→ DATA TO PROCESS:

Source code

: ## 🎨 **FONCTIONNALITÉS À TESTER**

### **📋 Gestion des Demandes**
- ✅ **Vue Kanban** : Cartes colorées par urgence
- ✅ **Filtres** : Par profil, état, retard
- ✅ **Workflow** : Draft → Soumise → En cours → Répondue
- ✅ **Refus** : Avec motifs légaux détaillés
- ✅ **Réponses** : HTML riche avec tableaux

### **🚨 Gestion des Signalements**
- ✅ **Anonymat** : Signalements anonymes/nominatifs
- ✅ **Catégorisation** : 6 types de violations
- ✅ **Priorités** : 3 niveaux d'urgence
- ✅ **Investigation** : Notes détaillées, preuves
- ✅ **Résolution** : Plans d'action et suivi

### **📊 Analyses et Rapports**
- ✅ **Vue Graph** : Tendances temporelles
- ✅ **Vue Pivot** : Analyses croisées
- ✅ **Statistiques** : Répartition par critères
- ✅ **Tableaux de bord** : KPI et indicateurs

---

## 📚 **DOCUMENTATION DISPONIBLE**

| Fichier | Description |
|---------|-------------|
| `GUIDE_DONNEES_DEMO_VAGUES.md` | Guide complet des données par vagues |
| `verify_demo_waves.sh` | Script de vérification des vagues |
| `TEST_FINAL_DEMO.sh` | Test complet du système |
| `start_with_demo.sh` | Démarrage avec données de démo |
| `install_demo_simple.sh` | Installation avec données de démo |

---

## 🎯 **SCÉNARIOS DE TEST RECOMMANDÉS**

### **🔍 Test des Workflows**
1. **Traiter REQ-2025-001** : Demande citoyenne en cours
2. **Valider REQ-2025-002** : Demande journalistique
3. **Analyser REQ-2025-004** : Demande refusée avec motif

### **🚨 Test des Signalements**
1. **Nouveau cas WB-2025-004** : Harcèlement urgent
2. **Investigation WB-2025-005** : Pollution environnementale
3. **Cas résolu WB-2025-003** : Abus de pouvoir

→ EXERCISE: Give the records as a Markdown table with columns "Row" and "Text", one row per line and blank lines left out. Begin at the line that has "### **🔍 Test des Workflows**" and go through the end of the records.

→ TASK OUTPUT:
| Row | Text |
|---|---|
| 1 | ### **🔍 Test des Workflows** |
| 2 | 1. **Traiter REQ-2025-001** : Demande citoyenne en cours |
| 3 | 2. **Valider REQ-2025-002** : Demande journalistique |
| 4 | 3. **Analyser REQ-2025-004** : Demande refusée avec motif |
| 5 | ### **🚨 Test des Signalements** |
| 6 | 1. **Nouveau cas WB-2025-004** : Harcèlement urgent |
| 7 | 2. **Investigation WB-2025-005** : Pollution environnementale |
| 8 | 3. **Cas résolu WB-2025-003** : Abus de pouvoir |